Les trois pirates (1/2)
AVERTISSEMENT DE L'AUTEUR.
En composant ce nouvel ouvrage, j'ai voulu mettre en présence et en opposition trois hommes agissant avec la plus entière liberté, sous l'influence de causes diverses, pour arriver au même but ou plutôt au même crime. L'un de mes personnages est un jeune officier de marine, dont l'éducation a été gâtée; l'autre un matelot privé d'éducation et n'obéissant qu'aux instincts de sa nature grossière; le troisième, enfin, est un séminariste chez qui l'éducation n'a servi qu'à fortifier les plus funestes penchans. Le premier s'égare faute de guide, le second faute de frein et d'intelligence, le dernier ne s'égare pas, tant s'en faut; il marche au mal par calcul, et en pesant froidement le bien personnel qui pourra résulter pour lui, mais pour lui seul, du mal qu'il fera aux autres. On doit plaindre l'officier, on peut mépriser le matelot, mais à coup sûr, après avoir lu l'ouvrage, il sera impossible de ne pas détester le séminariste.
Du rapprochement de ces trois individualités, et de leur manière différente de penser et de se conduire, naît tout l'intérêt philosophique que j'ai cherché à répandre sur mon livre. Les événemens que j'ai retracés, ne doivent contribuer qu'au développement des caractères de mes personnages, et ces événemens n'arrivent sur le premier plan que pour donner de la saillie aux figures les plus importantes de mon petit tableau. Ce n'est pas de l'histoire, enfin, que j'ai voulu écrire en laissant tomber sur des faits avérés, quelques lambeaux de fictions. C'est plutôt une idée morale que je me suis efforcé d'élever sur le fond d'un assez grand nombre d'aventures plus ou moins connues. La vérité des incidens, et la nature même des moyens que l'on emploie, sont peu de chose en pareille matière: ce qu'il m'importait d'atteindre, c'était le but. L'ai-je atteint? c'est la question.

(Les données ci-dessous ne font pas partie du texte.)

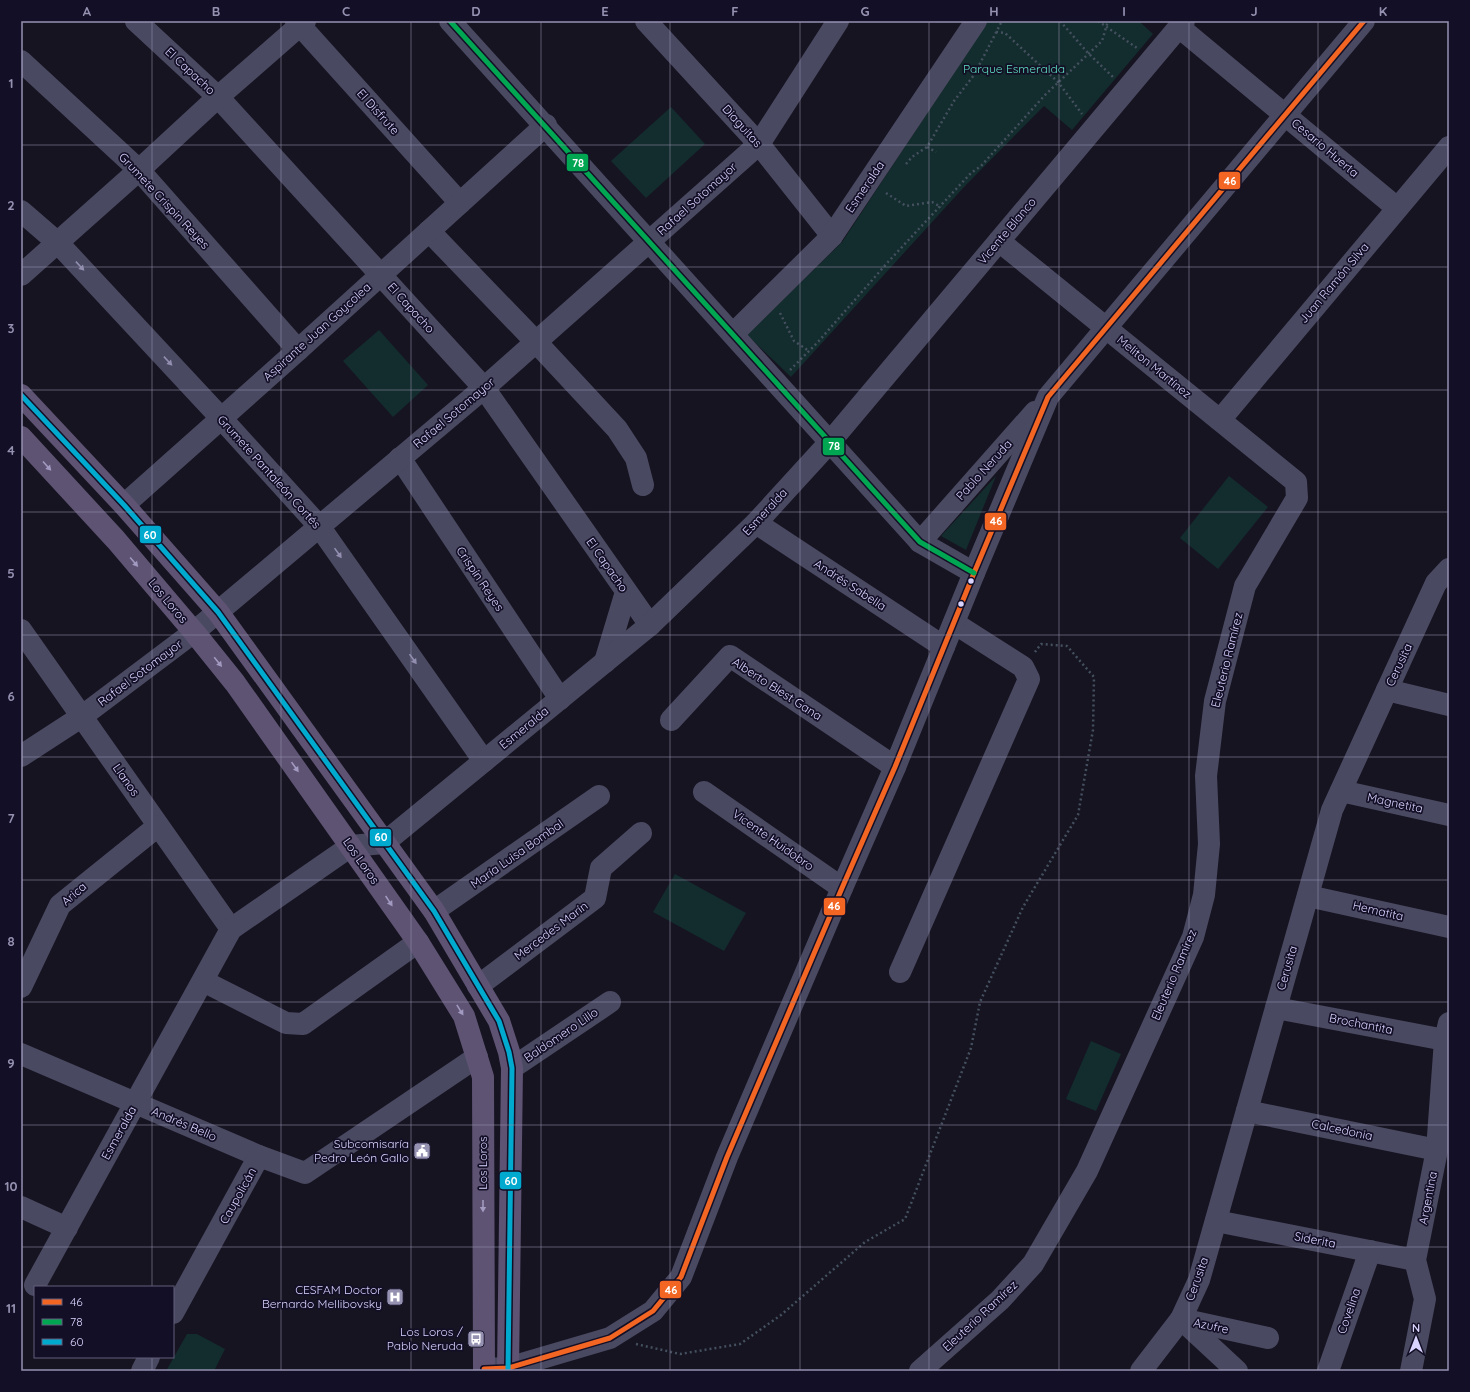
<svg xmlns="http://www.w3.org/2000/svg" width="1470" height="1392" font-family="Quicksand,sans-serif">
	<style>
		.green { fill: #132c2d }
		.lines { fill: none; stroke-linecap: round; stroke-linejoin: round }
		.path { stroke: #44505f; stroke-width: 2.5; stroke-dasharray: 2 3; stroke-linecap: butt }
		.minor { stroke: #4a4962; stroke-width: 22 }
		.major { stroke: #5e5373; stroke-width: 22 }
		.bus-1-casing { stroke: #130f26; stroke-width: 8 }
		.bus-2-casing { stroke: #130f26; stroke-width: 8 }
		.bus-3-casing { stroke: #130f26; stroke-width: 8 }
		.bus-1 { stroke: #f26522; stroke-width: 5 }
		.bus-2 { stroke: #00a651; stroke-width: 5 }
		.bus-3 { stroke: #00a9ce; stroke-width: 5 }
		.oneway { fill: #928eb0 }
		.oneway2 { fill: #a29ac0 }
		.grid { fill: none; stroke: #9591b1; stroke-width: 1; stroke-opacity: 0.55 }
		.bus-dot { fill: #d9d4ff; stroke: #130f26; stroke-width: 1.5 }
		.labels { text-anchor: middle; stroke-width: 3.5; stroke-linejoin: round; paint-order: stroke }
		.park-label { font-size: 12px; fill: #5fe0c0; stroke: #130f26 }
		.street-label { font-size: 12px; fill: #d9d4ff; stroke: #130f26 }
		.poi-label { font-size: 12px; fill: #d9d4ff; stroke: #130f26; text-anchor: end }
		.line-badge { stroke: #130f26; stroke-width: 1.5 }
		.badge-label { font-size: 11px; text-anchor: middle; font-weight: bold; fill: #fff }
		.neatline { fill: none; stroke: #9591b1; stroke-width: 1.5 }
		.grid-label { font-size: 13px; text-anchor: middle; font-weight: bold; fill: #9591b1 }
	</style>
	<rect width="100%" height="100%" fill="#161421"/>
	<g class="green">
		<polygon points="988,21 1139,21 1153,34 1072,130 1044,106 965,186 791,377 747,335 842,242"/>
		<polygon points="671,107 705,144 646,198 611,161"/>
		<polygon points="379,330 428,385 393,417 343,361"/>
		<polygon points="996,476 966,550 941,536"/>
		<polygon points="1229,476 1268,507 1218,569 1180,538"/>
		<polygon points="675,874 746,913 724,951 653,912"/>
		<polygon points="1091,1041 1121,1054 1096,1111 1066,1099"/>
		<polygon points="187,1334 197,1334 225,1349 214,1371 166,1371"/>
	</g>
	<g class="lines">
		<g class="path">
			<polyline points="1060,21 1088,53 1113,77"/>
			<polyline points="1098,21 1137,48"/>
			<polyline points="996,32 1005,33 1058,82 1082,114"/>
			<polyline points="927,147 936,152"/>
			<polyline points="906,164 912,157 927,147 954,101 974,75 1002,21"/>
			<polyline points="886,193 906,206 932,202 941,207"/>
			<polyline points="780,313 794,341 809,351"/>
			<polyline points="790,370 818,342 888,262 971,173 981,166 1045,95 1102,41 1108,21"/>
			<polyline points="636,1344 680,1354 740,1344 781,1315 865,1242 905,1219 971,1048 980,1002 1023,907 1078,815 1093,730 1094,677 1067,646 1041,644 1035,652"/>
		</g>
		<g class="minor">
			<polyline points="136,21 218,97 484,388 650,625"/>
			<polyline points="296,21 460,203"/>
			<polyline points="450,21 920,542 974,573"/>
			<polyline points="646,21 759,144 832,236"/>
			<polyline points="1179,27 1397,208"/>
			<polyline points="21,61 139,170 298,350"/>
			<polyline points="21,211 58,243 221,418 319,526 484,761"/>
			<polyline points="429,231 536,342 617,429 636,458 643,485"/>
			<polyline points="21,275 139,170 218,97 305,21"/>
			<polyline points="733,334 832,236 976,21"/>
			<polyline points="1220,420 1449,147"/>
			<polyline points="400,458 560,699"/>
			<polyline points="124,505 298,350 546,125"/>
			<polyline points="756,523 944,647"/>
			<polyline points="920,542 1035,412"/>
			<polyline points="21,630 231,929"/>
			<polyline points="605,662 626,592"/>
			<polyline points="1387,690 1449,705"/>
			<polyline points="671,720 730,656 895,767"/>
			<polyline points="21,756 81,717 194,632 484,388 759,144 838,21"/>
			<polyline points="1341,791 1449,815"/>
			<polyline points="704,792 842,888"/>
			<polyline points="1308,896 1449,927"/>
			<polyline points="434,911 599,796"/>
			<polyline points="900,972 1029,679 1023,667 954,623"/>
			<polyline points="203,981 286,1023 303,1024 418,942"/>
			<polyline points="478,986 595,898 601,868 641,833"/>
			<polyline points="21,987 60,905 158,826"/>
			<polyline points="1276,1008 1445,1040"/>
			<polyline points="21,1054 259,1156"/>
			<polyline points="512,1068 610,1002"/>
			<polyline points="1247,1111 1437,1150"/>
			<polyline points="21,1207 67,1228"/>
			<polyline points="1216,1221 1415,1260"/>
			<polyline points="35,1285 231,929 351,846 384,843 650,625 756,523 830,442 1184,21"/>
			<polyline points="173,1313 259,1156 305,1173 477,1057"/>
			<polyline points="1181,1319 1268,1338"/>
			<polyline points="1182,1320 1237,1371"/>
			<polyline points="484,1369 508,1368 610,1338 653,1311 681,1277 727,1157 842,888 895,767 974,573 1048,397 1364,21"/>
			<polyline points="142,1371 149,1357"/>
			<polyline points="920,1371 1000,1300 1033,1264 1087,1171 1193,937 1204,895 1209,844 1206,776 1215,701 1245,586 1297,498 1296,482 999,241"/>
			<polyline points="1141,1371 1181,1319 1199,1280 1332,810 1436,583 1449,569"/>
			<polyline points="1328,1371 1370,1251"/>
			<polyline points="1411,1371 1425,1299 1415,1260 1437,1150 1445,1040 1449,1023"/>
		</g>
		<g class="major">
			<polyline points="21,395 124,505 218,612 434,911 499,1021 509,1052 512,1068 508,1371"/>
			<polyline points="21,437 116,540 194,632 235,683 418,942 464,1016 483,1077 484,1371"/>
		</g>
		<defs>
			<polyline id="bus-1" points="484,1369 508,1368 610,1338 653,1311 681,1277 727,1157 842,888 895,767 974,573 1048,397 1364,21"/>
			<polyline id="bus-2" points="450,21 920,542 974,573"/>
			<polyline id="bus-3" points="21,395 124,505 218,612 434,911 499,1021 509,1052 512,1068 508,1371"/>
		</defs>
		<use href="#bus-1" class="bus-1-casing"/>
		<use href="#bus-2" class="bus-2-casing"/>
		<use href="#bus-3" class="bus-3-casing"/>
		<use href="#bus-1" class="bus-1"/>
		<use href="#bus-2" class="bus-2"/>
		<use href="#bus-3" class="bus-3"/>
	</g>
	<defs><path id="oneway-solid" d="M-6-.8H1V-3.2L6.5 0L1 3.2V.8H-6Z"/></defs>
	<g class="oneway">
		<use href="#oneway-solid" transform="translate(80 266) rotate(47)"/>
		<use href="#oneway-solid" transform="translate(168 361) rotate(47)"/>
		<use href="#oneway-solid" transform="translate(338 553) rotate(55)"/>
		<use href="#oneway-solid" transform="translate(413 659) rotate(55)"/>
	</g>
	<g class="oneway2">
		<use href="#oneway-solid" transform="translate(47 466) rotate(48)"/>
		<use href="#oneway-solid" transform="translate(134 562) rotate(50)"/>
		<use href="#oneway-solid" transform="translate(218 662) rotate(51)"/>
		<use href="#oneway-solid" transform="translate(295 767) rotate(55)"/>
		<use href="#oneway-solid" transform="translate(389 901) rotate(56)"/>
		<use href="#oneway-solid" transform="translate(460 1010) rotate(58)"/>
		<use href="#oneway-solid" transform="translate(483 1206) rotate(90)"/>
	</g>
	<path class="grid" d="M152,21V1287M281,21V1371M411,21V1371M541,21V1371M670,21V1371M800,21V1371M929,21V1371M1059,21V1371M1189,21V1371M1318,21V1371M21,145H1449M21,267H1449M21,390H1449M21,512H1449M21,635H1449M21,757H1449M21,880H1449M21,1002H1449M21,1125H1449M21,1247H1449M152,1357V1371"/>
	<defs>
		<symbol id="civic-square" viewBox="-11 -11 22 22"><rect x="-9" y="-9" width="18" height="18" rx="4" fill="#9591b1" stroke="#130f26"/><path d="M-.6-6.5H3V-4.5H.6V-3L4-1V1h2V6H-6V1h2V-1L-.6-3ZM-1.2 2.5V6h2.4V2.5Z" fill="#fff"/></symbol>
		<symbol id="hospital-square" viewBox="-11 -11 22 22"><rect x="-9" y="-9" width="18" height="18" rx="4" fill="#9591b1" stroke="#130f26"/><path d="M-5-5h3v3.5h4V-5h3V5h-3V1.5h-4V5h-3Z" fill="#fff"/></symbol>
		<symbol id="bus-square" viewBox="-11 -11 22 22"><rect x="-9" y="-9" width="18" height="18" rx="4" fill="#9591b1" stroke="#130f26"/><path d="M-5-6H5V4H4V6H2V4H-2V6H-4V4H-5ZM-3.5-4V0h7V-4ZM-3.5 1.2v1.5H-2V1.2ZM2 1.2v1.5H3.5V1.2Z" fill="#fff"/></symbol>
	</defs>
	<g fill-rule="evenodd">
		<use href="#civic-square" x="412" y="1141" width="20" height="20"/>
		<use href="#hospital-square" x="385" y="1287" width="20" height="20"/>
		<use href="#bus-square" x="466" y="1329" width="20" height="20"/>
	</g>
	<g class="bus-dot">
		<circle cx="971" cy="581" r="3.5"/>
		<circle cx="961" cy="604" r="3.5"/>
	</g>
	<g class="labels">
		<g class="park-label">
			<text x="1014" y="73">Parque Esmeralda</text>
		</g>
		<g class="street-label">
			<text transform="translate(190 71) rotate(43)" y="4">El Capacho</text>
			<text transform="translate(378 112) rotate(48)" y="4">El Disfrute</text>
			<text transform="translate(742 126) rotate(48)" y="4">Diaguitas</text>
			<text transform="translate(1325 148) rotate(40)" y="4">Cesario Huerta</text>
			<text transform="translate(865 187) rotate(-56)" y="4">Esmeralda</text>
			<text transform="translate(697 199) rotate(-42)" y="4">Rafael Sotomayor</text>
			<text transform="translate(164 201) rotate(47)" y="4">Grumete Crispin Reyes</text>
			<text transform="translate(1007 231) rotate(-50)" y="4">Vicente Blanco</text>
			<text transform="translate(1334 283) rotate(-50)" y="4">Juan Ramón Silva</text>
			<text transform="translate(411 308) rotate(48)" y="4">El Capacho</text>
			<text transform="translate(317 332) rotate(-42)" y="4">Aspirante Juan Goycolea</text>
			<text transform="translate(1154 367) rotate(39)" y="4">Meliton Martínez</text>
			<text transform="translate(454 413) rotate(-40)" y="4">Rafael Sotomayor</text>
			<text transform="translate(984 470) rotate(-48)" y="4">Pablo Neruda</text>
			<text transform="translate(269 472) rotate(48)" y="4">Grumete Pantaleón Cortés</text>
			<text transform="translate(765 512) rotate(-47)" y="4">Esmeralda</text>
			<text transform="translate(607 565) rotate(55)" y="4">El Capacho</text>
			<text transform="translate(480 579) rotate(56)" y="4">Crispín Reyes</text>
			<text transform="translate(850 585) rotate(33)" y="4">Andrés Sabella</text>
			<text transform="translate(168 601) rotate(50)" y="4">Los Loros</text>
			<text transform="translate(1227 660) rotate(-76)" y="4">Eleuterio Ramírez</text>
			<text transform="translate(1399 665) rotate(-65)" y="4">Cerusita</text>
			<text transform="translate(140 673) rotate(-37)" y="4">Rafael Sotomayor</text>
			<text transform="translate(777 689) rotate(33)" y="4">Alberto Blest Gana</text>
			<text transform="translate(524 728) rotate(-39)" y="4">Esmeralda</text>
			<text transform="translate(126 780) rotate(55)" y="4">Llanos</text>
			<text transform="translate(1395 803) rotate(12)" y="4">Magnetita</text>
			<text transform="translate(773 840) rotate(35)" y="4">Vicente Huidobro</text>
			<text transform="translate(517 854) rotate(-35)" y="4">María Luisa Bombal</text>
			<text transform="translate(361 861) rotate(55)" y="4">Los Loros</text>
			<text transform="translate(74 894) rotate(-41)" y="4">Arica</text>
			<text transform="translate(1378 911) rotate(13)" y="4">Hematita</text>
			<text transform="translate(551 931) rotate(-37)" y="4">Mercedes Marín</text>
			<text transform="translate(1287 968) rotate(-74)" y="4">Cerusita</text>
			<text transform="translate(1174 975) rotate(-67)" y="4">Eleuterio Ramírez</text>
			<text transform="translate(1361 1024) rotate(11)" y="4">Brochantita</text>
			<text transform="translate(561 1035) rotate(-34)" y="4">Baldomero Lillo</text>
			<text transform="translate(184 1124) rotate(23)" y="4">Andrés Bello</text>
			<text transform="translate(1342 1130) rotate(12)" y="4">Calcedonia</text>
			<text transform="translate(119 1133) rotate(-61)" y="4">Esmeralda</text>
			<text transform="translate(483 1163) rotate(-90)" y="4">Los Loros</text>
			<text transform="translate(238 1196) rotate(-61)" y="4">Caupolicán</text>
			<text transform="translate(1428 1198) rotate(-79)" y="4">Argentina</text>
			<text transform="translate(1315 1240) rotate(11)" y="4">Siderita</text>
			<text transform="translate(1197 1279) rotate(-70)" y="4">Cerusita</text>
			<text transform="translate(1349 1311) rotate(-71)" y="4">Covelina</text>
			<text transform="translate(980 1316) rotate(-43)" y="4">Eleuterio Ramírez</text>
			<text transform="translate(1211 1326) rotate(12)" y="4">Azufre</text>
		</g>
		<g class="poi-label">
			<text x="409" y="1148">Subcomisaría<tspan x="409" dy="14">Pedro León Gallo</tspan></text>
			<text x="382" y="1294">CESFAM Doctor<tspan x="382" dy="14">Bernardo Mellibovsky</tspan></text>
			<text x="463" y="1336">Los Loros /<tspan x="463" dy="14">Pablo Neruda</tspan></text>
		</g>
	</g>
	<g class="line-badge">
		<rect x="566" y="153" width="23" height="19" rx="4" fill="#00a651"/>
		<rect x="1218" y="171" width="23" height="19" rx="4" fill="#f26522"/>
		<rect x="822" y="437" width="23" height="19" rx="4" fill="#00a651"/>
		<rect x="984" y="512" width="23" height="19" rx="4" fill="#f26522"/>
		<rect x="139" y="525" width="23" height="19" rx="4" fill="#00a9ce"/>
		<rect x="369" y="828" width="23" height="19" rx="4" fill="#00a9ce"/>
		<rect x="823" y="897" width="23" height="19" rx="4" fill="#f26522"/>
		<rect x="499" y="1171" width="23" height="19" rx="4" fill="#00a9ce"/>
		<rect x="659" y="1280" width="23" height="19" rx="4" fill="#f26522"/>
	</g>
	<g class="badge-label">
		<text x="578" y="167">78</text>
		<text x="1230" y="185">46</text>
		<text x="834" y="450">78</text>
		<text x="996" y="525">46</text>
		<text x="150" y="539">60</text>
		<text x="381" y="841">60</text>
		<text x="834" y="910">46</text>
		<text x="511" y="1185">60</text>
		<text x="671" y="1294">46</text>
	</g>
	<rect width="1470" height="1392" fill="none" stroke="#130f26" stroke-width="44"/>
	<rect x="34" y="1286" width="140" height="72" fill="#130f26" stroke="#625e7d"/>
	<rect x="42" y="1299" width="20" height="6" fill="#f26522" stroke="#625e7d"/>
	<text x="70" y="1306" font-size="12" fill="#d9d4ff">46</text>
	<rect x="42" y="1319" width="20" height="6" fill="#00a651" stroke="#625e7d"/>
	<text x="70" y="1326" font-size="12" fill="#d9d4ff">78</text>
	<rect x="42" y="1339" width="20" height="6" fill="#00a9ce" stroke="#625e7d"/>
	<text x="70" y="1346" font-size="12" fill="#d9d4ff">60</text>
	<g transform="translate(1416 1338)" stroke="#130f26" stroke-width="3" paint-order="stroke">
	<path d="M0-3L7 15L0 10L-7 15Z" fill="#d9d4ff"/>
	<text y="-6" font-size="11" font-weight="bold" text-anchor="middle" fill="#d9d4ff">N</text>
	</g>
	<rect x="22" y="22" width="1426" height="1348" class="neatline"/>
	<g class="grid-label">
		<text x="87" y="16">A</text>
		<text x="216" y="16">B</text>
		<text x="346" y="16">C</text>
		<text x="476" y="16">D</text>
		<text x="605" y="16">E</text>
		<text x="735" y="16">F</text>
		<text x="865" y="16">G</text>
		<text x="994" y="16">H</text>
		<text x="1124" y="16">I</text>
		<text x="1254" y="16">J</text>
		<text x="1383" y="16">K</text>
		<text x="11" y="88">1</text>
		<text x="11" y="210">2</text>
		<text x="11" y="333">3</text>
		<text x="11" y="455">4</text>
		<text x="11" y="578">5</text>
		<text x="11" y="701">6</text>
		<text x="11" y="823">7</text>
		<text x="11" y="946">8</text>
		<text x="11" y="1068">9</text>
		<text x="11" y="1191">10</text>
		<text x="11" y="1313">11</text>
	</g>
</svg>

J'aurais fort bien pu, et je le sais, pour exécuter le plan que j'avais conçu, lancer d'un seul jet d'imagination, tous mes personnages dans le tourbillon de la société, au lieu de les envoyer sur mer, chercher isolément les destinées qu'il m'a plu de leur réserver, si loin de tous les usages reçus dans le beau monde littéraire. Mais en adoptant ce parti que la critique n'aurait pas manqué de me conseiller, si j'avais d'avance consulté la critique, il m'aurait fallu renoncer à un avantage dont j'ai depuis long-temps appris à mesurer toute l'étendue. La terre, me suis-je dit, commence à être bien usée et à se faire bien vieille, pour le roman tel qu'on le fait depuis trois siècles en France. A terre, d'ailleurs, des hommes comme ceux que je suis habitué à mettre en relief, ne pourraient guère se mouvoir sans rencontrer à chaque pas, des lois qui les arrêteraient, ou un joug sous lequel se briserait ou s'effacerait la fougue de leurs passions ou l'empreinte de leur mâle caractère. Mais à la mer, où les plus mauvais penchans, libres comme les flots qui les emportent, peuvent se développer en toute sécurité et avec toute impunité, l'imagination du romancier se sent plus à l'aise; et si elle ne grandit pas toujours assez pour remplir l'espace immense qu'elle s'est ouvert devant elle, du moins peut-elle espérer de trouver là d'autres objets et d'autres aventures que des mœurs de convention et des intrigues de boudoir. La nouveauté, même la plus vulgaire, n'est pas chose tellement commune en littérature, qu'on doive dédaigner de la chercher là où il est encore possible peut-être de la rencontrer.